## EXERCISE REQUIREMENTS:
Each record below must be returned exactly, with no line left out.

## INPUT DATA:

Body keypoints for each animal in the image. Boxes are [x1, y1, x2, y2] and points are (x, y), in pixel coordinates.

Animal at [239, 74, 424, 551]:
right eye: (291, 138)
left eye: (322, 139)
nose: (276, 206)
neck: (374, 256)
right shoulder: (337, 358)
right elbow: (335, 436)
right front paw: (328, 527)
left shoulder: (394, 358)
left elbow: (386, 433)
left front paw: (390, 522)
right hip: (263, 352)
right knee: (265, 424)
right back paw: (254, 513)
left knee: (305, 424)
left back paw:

## ANSWER AREA:
Body keypoints for each animal in the image. Boxes are [x1, y1, x2, y2] and points are (x, y), in pixel coordinates.

Animal at [239, 74, 424, 551]:
right eye: (291, 138)
left eye: (322, 139)
nose: (276, 206)
neck: (374, 256)
right shoulder: (337, 358)
right elbow: (335, 436)
right front paw: (328, 527)
left shoulder: (394, 358)
left elbow: (386, 433)
left front paw: (390, 522)
right hip: (263, 352)
right knee: (265, 424)
right back paw: (254, 513)
left knee: (305, 424)
left back paw:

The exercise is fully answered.